━━ GIVEN DATA
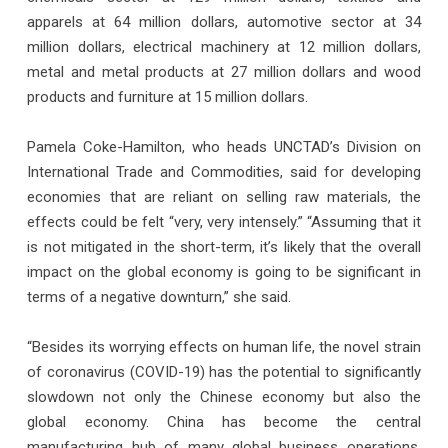
apparels at 64 million dollars, automotive sector at 34
million dollars, electrical machinery at 12 million dollars,
metal and metal products at 27 million dollars and wood
products and furniture at 15 million dollars.
Pamela Coke-Hamilton, who heads UNCTAD’s Division on
International Trade and Commodities, said for developing
economies that are reliant on selling raw materials, the
effects could be felt “very, very intensely.” “Assuming that it
is not mitigated in the short-term, it’s likely that the overall
impact on the global economy is going to be significant in
terms of a negative downturn,” she said.
“Besides its worrying effects on human life, the novel strain
of coronavirus (COVID-19) has the potential to significantly
slowdown not only the Chinese economy but also the
global economy. China has become the central
manufacturing hub of many global business operations.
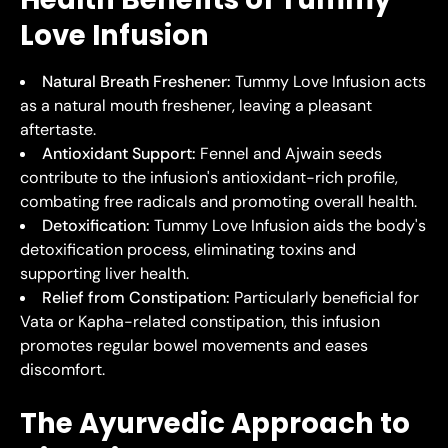
Love Infusion
Natural Breath Freshener:
Tummy Love Infusion acts
as a natural mouth freshener, leaving a pleasant
aftertaste.
Antioxidant Support:
Fennel and Ajwain seeds
contribute to the infusion's antioxidant-rich profile,
combating free radicals and promoting overall health.
Detoxification:
Tummy Love Infusion aids the body's
detoxification process, eliminating toxins and
supporting liver health.
Relief from Constipation:
Particularly beneficial for
Vata or Kapha-related constipation, this infusion
promotes regular bowel movements and eases
discomfort.
The Ayurvedic Approach to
━━━━
# TASK INSTRUCTIONS
Each line of the entries above that contains "global" is to be copied.

# TASK SOLUTION
impact on the global economy is going to be significant in
global economy. China has become the central
manufacturing hub of many global business operations.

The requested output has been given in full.